As transcrições das audiências de seus dois requerimentos de dispensa – que em parte se parecem com uma corte marcial, e em parte com provas orais para um doutorado – têm mais de 700 páginas. Eles incluem perguntas esotéricas sobre a teoria da “guerra justa”, as cartas de São Paulo e os protocolos conhecidos como as Seis Habilidades da Estratégia Marítima da Marinha dos EUA.

As crenças de Izbicki foram questionadas intensamente em busca de inconsistências e desvios da fé cristã conservadora.

Um investigador, o tenente comandante John A. Price, expressou surpresa quando Izbicki disse que não estava convencido de que todas as palavras da Bíblia foram inspiradas por Deus. Ele questiona como Izbicki pode ter certeza, então, de que o Sermão da Montanha, no qual ele baseia seu argumento de saber o que Jesus faria, é acurado: “você percebe que há um perigo quando começa a acreditar que algumas coisas na Bíblia não são verdade, porque então você pode começar a acreditar que Jesus não é verdade”.

Em outro momento, Price pergunta: “se Jesus foi um pacifista, porque ele não disse para todos os soldados romanos deixarem o exército?”

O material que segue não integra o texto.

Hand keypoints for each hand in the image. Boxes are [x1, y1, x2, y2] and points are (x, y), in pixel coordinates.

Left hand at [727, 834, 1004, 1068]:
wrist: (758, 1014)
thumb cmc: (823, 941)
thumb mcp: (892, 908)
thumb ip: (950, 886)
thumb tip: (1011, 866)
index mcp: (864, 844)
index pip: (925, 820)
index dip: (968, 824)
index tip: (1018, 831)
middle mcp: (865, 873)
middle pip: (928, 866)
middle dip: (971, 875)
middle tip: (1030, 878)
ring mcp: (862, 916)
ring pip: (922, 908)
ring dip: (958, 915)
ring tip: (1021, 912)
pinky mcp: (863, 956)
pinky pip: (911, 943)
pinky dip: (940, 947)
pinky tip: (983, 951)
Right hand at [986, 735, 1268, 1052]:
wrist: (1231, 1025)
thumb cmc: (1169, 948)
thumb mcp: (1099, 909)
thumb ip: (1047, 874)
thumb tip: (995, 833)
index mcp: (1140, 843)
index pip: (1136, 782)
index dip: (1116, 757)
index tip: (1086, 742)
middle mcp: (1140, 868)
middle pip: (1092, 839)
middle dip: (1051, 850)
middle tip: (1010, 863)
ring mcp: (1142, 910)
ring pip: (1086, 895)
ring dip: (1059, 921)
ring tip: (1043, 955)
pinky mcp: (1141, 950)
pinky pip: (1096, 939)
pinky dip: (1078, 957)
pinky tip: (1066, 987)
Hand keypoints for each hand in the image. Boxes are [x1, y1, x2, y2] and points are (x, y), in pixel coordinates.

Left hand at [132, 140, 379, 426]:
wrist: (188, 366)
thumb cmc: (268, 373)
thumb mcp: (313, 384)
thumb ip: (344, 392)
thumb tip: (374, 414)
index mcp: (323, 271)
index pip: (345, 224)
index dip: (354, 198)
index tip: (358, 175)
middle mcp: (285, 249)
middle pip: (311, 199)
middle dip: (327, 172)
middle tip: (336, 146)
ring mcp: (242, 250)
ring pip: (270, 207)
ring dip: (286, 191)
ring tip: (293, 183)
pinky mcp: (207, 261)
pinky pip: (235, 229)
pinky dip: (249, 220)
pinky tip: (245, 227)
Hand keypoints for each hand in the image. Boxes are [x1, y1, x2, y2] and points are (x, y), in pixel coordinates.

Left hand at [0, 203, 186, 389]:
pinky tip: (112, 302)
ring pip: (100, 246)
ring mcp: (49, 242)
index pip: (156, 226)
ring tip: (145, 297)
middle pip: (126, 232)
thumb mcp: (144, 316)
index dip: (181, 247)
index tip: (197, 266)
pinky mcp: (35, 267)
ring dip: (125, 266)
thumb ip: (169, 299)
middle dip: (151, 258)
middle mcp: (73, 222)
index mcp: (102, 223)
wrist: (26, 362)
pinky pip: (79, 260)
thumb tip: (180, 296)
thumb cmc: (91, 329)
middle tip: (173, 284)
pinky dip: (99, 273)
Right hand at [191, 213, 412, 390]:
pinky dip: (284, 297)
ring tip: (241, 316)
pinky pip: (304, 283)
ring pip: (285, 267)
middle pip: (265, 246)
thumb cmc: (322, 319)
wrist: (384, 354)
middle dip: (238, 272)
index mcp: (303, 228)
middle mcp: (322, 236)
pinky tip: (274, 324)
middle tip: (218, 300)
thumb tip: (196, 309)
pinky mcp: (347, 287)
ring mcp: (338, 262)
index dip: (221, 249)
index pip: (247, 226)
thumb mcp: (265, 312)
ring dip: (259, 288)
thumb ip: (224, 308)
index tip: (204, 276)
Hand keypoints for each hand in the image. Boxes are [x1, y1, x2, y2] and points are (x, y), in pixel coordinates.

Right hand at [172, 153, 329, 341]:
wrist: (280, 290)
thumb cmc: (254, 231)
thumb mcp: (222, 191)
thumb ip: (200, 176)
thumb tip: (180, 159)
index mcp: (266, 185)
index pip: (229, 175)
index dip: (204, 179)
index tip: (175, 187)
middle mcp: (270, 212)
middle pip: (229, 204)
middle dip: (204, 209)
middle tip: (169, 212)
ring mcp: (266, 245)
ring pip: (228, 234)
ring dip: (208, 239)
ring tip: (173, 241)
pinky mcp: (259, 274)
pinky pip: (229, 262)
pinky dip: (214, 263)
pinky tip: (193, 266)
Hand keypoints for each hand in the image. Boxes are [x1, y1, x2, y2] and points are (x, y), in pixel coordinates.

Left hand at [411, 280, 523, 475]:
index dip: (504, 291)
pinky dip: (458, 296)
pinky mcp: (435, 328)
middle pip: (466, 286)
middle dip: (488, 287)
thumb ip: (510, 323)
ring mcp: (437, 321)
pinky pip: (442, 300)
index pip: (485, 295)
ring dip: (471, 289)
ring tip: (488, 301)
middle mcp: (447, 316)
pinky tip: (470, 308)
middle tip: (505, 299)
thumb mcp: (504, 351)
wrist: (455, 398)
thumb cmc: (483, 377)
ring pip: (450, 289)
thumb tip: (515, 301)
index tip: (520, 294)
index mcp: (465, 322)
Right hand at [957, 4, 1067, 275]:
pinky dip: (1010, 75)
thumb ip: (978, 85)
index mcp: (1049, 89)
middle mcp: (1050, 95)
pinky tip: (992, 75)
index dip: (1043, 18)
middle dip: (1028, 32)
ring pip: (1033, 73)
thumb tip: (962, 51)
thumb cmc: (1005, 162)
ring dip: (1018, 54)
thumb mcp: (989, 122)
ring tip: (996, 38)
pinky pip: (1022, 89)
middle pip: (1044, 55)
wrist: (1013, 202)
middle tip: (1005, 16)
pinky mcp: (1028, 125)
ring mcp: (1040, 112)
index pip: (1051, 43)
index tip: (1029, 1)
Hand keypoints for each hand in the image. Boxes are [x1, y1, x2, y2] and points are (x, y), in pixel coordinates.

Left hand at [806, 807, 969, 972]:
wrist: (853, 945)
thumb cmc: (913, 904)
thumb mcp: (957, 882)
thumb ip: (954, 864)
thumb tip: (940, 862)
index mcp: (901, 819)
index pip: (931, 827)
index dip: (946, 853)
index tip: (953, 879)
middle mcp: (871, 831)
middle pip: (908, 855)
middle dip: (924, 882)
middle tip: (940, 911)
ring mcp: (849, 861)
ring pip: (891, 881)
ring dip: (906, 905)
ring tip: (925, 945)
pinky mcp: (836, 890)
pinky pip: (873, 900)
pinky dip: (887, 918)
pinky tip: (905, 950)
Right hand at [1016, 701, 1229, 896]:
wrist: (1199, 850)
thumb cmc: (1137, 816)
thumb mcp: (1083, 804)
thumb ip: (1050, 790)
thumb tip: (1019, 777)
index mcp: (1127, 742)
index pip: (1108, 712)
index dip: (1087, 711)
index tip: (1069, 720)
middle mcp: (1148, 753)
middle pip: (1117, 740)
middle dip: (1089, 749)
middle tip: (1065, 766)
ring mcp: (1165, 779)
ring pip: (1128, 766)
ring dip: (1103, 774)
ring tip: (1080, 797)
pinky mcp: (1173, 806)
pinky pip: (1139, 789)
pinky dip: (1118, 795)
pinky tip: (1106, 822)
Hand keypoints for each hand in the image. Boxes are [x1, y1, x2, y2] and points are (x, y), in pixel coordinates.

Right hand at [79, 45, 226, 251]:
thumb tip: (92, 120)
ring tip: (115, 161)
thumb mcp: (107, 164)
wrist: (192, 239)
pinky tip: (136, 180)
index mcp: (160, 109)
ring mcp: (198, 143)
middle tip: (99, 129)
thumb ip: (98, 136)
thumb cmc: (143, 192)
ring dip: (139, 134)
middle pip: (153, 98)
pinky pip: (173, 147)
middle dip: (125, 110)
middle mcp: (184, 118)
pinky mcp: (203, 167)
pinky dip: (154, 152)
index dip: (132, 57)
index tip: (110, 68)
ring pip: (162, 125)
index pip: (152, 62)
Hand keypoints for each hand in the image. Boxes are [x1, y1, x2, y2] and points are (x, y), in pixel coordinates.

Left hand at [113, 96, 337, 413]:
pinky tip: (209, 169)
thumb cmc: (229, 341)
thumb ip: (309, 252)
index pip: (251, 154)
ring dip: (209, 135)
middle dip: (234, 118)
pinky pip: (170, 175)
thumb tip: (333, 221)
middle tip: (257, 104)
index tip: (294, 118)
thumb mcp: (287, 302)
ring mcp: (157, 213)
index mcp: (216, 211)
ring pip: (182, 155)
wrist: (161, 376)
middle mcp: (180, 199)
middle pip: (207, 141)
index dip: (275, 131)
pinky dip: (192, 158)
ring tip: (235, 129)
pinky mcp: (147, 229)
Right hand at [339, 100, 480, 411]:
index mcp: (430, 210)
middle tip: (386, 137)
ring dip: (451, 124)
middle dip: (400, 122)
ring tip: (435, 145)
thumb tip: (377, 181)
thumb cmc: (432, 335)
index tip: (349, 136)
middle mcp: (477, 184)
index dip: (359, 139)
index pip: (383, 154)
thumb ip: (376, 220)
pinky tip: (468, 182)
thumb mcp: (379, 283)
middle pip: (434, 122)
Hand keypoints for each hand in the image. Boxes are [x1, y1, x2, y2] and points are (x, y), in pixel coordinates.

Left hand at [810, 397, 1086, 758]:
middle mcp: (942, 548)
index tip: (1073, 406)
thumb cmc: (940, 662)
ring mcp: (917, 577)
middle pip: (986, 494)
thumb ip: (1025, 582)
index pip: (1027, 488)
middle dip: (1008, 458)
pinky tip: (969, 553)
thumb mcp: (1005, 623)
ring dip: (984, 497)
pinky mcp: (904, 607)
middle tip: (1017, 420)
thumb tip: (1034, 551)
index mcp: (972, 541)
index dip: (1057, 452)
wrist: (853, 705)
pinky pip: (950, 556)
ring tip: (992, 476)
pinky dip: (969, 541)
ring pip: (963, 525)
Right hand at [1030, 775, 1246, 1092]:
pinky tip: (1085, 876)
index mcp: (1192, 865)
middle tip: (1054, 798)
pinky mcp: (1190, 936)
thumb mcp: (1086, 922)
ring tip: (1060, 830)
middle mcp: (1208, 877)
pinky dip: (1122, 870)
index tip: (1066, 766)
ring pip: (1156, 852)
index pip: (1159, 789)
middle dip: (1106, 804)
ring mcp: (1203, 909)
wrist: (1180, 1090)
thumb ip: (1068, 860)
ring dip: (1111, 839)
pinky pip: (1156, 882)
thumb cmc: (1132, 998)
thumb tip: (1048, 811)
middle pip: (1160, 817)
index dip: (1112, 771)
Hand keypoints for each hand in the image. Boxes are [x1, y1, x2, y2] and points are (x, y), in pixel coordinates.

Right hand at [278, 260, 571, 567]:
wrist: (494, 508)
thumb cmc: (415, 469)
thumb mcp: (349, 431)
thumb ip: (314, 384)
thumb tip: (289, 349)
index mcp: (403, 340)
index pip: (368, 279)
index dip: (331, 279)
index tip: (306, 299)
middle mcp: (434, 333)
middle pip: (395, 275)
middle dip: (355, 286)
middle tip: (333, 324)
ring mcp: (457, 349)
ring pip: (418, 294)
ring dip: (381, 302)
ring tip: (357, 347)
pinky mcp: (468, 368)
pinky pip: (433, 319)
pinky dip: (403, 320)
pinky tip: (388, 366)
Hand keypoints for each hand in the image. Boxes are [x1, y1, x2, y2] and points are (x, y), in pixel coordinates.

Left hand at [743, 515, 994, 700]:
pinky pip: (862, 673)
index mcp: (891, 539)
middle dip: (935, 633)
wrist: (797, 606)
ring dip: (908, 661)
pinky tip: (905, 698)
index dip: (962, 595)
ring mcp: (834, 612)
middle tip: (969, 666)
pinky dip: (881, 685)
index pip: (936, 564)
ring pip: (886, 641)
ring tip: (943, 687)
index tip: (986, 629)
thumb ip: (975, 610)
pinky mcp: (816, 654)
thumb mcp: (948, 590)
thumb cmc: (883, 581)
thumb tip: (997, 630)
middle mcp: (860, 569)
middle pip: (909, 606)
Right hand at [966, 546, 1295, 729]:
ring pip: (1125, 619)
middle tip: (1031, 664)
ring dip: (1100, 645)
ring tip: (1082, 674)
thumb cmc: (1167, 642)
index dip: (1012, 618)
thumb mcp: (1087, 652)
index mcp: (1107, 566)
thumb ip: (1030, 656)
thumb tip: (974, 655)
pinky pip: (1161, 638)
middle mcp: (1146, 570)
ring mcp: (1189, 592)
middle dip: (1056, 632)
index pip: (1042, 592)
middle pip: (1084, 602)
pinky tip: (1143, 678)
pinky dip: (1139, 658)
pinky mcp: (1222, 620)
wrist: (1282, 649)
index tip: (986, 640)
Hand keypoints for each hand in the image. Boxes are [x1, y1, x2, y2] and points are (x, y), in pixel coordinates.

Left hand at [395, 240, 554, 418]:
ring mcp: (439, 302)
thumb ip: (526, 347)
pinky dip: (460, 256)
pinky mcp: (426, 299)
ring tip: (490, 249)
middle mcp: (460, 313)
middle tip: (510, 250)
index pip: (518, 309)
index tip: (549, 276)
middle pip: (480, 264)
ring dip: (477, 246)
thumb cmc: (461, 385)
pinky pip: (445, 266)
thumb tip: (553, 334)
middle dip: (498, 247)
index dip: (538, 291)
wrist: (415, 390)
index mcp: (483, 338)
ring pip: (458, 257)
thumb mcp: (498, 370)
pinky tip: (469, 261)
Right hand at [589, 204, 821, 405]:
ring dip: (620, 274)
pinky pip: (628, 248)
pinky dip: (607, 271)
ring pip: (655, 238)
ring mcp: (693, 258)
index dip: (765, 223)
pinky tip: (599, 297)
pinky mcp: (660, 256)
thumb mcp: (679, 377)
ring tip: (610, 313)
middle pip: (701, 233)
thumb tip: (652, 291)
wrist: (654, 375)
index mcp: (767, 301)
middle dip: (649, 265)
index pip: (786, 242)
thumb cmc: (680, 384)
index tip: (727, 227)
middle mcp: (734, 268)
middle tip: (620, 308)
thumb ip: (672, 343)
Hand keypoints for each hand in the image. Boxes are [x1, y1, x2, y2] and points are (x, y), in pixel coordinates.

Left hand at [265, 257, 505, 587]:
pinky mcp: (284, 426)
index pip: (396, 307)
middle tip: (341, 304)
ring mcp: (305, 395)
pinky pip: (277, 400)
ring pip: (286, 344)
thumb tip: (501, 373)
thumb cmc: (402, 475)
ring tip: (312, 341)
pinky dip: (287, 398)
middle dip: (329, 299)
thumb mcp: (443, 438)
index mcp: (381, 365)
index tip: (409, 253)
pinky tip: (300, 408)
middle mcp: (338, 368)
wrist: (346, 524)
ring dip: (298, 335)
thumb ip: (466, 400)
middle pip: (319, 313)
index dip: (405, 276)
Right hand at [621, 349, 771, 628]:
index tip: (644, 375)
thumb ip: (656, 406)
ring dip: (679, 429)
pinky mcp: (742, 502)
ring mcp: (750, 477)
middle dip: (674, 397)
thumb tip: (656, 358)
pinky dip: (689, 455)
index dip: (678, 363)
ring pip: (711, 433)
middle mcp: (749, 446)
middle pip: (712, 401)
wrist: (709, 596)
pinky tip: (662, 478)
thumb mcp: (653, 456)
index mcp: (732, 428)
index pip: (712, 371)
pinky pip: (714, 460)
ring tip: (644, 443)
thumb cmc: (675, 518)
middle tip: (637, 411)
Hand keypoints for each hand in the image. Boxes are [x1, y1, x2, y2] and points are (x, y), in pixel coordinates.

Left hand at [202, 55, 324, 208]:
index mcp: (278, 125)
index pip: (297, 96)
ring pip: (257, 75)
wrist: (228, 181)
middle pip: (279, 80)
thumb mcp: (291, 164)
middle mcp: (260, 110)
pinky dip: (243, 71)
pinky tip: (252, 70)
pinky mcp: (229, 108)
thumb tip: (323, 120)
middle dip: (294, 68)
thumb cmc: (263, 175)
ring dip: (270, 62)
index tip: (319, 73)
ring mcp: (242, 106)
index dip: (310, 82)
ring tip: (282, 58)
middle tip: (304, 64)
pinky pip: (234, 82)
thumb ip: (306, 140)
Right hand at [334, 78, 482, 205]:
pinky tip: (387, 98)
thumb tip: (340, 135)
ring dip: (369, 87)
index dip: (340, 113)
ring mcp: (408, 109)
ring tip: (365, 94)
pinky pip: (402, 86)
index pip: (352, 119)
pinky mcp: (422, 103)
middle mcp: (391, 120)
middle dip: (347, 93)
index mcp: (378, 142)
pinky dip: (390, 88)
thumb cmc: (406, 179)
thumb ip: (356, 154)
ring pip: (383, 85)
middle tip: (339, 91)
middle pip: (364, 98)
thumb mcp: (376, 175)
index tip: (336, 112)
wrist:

Oficiais da Marinha tentaram persuadir Izbicki a considerar alternativas à dispensa: talvez ele pudesse se tornar um oficial médico ou um dentista da Marinha? Ele respondeu que suas crenças pacifistas eram irreconciliáveis com qualquer esforço para preparar tropas para a batalha.

“Eu não poderia contribuir de forma alguma”, disse ele.

Izbicki disse que não havia feito planos para o futuro a não ser voltar para a casa de seus pais na Califórnia. Sua dispensa, disse ele, “abriu o mundo todo para mim”.